Safiya Sinclair was born and raised in Montego Bay, Jamaica. She is the author of Cannibal (University of Nebraska Press, 2016), winner of the 2015 Prairie Schooner Book Prize in Poetry, and a 2016 Whiting Writers’ Award. Sinclair is also the recipient of a 2015 Ruth Lilly and Dorothy Sargent Rosenberg Fellowship from the Poetry Foundation, fellowships from Yaddo, the Bread Loaf Writers’ Conference and the Fine Arts Work Center in Provincetown, and the Amy Clampitt Residency Award. Her poems have appeared in Poetry, The Kenyon Review, The Nation, Boston Review, The Gettysburg Review, TriQuarterly, New England Review, and elsewhere. She received her MFA in poetry at the University of Virginia, and is currently a PhD candidate in literature and creative writing at the University of Southern California.
Here, she talks writing in a trance, acts of patience and kindness in food preparation, and poisonous fruit.
On her all-time favorite meal:
My favourite meal is the national dish of Jamaica, ackee and saltfish. I’ve been eating it before I can even remember—it’s a breakfast staple in Jamaica. Saltfish is what we call salted cod. Ackee is a fruit that grows in the Caribbean and develops in a bright orange pod. The yellow ackee fruit inside is poisonous until the pod opens. I think Jamaicans are the only ones in the Caribbean that actually eat ackee—all the other islands think we’re crazy!
My mom is an amazing cook and prepares the best meals, including ackee and saltfish. She was recently here visiting me in Lenox and she came prepared; she packed her bags with ackee and saltfish because she knows I can’t get it over here. That’s probably why I love this meal so much—cleaning and preparing ackee involves such an act of patience and kindness, an act of faith, and my mother does that best. I could probably eat this meal every day for the rest of my life and never grow tired of it.
On what the light looks like during her favorite meal of the day:
Bright and summery, there’s a sea breeze in my hair, with sunlight reflecting off the flute of champagne I’m having for brunch.
On snacking while writing:
I feel possessed when I write so hunger doesn’t even register. Snacking would be impossible. At the end of a good writing session it’s like coming out of a deep trance, and it’s often at the end of writing that I feel utterly famished.
On her go-to late-night snack:
It varies. Right now I’ve been really craving a bowl of Cinnamon Toast Crunch for my late night snack; this just started in the last month and a half (some latent advertising, surely). Sometimes I go for blue chips and hummus. But most often my definite go-to snack is mixed nuts—I love cashews, almonds, dried fruit.
On her food quirks:
Hmm. I suppose I have a serious cheese obsession. I put cheese on everything—donuts, chips, rice, pretzels, etc.

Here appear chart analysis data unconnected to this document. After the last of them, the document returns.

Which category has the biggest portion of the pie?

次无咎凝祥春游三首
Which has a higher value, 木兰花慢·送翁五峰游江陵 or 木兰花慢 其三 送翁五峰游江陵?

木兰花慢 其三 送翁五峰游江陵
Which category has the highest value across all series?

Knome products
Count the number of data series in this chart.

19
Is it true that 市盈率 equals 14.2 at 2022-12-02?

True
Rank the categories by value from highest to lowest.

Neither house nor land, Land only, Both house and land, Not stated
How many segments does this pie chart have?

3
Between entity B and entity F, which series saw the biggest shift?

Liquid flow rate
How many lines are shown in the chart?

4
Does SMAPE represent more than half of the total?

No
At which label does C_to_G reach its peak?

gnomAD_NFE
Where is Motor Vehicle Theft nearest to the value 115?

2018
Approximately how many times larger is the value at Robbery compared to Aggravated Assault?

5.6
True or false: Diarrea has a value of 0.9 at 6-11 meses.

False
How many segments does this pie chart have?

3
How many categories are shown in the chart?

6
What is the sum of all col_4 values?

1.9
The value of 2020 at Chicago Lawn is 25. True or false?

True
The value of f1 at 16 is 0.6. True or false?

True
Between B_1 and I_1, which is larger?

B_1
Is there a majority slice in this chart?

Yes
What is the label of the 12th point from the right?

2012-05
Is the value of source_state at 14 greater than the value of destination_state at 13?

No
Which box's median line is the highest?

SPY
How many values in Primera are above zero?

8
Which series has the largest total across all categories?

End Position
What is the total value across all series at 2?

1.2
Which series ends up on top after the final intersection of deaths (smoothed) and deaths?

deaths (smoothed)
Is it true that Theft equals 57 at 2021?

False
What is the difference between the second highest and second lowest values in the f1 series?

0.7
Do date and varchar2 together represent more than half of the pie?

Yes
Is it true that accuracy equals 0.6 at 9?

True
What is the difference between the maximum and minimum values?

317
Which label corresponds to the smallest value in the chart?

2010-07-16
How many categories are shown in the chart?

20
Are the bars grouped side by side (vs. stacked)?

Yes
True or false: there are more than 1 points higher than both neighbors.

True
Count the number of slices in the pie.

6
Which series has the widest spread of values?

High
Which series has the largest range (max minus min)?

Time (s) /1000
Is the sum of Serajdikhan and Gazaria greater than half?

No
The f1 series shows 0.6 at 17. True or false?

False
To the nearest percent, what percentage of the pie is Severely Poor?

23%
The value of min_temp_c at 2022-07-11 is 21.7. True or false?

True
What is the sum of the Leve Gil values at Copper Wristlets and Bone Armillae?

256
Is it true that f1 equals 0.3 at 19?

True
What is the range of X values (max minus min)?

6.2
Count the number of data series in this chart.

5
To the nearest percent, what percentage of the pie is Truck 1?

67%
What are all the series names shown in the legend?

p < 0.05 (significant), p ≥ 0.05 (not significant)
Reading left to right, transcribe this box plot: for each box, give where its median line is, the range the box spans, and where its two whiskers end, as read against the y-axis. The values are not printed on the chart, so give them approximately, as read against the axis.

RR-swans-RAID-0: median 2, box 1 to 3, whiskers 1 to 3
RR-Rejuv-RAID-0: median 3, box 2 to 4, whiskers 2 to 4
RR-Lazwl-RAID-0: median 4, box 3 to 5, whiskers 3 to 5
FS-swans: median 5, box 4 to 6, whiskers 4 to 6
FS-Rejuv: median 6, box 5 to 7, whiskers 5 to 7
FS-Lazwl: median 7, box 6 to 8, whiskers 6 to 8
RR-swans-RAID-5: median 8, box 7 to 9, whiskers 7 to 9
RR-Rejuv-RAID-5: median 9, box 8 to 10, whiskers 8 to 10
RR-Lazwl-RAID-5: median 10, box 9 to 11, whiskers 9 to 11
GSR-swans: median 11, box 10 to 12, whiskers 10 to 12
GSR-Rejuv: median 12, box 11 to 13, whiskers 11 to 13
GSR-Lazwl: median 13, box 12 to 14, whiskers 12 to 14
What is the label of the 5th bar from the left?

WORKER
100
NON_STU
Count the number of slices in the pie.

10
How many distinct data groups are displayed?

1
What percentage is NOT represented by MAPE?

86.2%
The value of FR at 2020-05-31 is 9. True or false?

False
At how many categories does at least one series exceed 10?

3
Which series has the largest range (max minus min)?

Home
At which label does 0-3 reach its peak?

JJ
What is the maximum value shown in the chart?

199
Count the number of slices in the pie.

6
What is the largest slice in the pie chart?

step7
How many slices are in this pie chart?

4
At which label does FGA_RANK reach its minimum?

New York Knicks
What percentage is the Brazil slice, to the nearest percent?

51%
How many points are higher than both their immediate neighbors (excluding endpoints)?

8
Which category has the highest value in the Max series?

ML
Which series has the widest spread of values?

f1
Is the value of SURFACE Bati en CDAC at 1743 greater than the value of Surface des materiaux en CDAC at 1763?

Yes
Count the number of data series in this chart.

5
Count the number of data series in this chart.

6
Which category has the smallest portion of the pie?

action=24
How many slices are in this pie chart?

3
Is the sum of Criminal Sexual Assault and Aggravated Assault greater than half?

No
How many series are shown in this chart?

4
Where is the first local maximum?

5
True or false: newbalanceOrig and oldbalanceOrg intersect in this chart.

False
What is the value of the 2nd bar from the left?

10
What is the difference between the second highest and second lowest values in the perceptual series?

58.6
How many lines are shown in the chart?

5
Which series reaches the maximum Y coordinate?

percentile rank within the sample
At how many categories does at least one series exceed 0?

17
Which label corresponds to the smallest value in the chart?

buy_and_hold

On her final meal request:
To be at Sunday dinner with my family on a cool verandah in Montego Bay—in the distance the green hills roll down into the crystal-blue sea below. We’re surrounded by a greenery of fruit trees: avocado, mango, banana, and June-plum, and something red is in bloom—a Poinciana tree or my grandma’s Christmas poinsettias. A green lizard is hopping from leaf to leaf in the shade. On our dinner table there are some fresh-picked marigolds sitting golden in a vase. Sunday dinner is a Jamaican tradition where certain dishes are prepared for a proper sit-down meal: rice and peas made with coconut milk, baked or brown-stew chicken, curry goat; though in my Rastafarian family it was always vegan—fried tofu instead of meat when we were growing up. I think I’d like that. I’m eating rice and peas and the fried tofu of my youth with my sisters and brother, my niece, my parents, and grandmother, and we’re drinking soursop juice or sorrel with a splash of rum and laughing at something my young niece has just said. We’re all full and alright. This is home.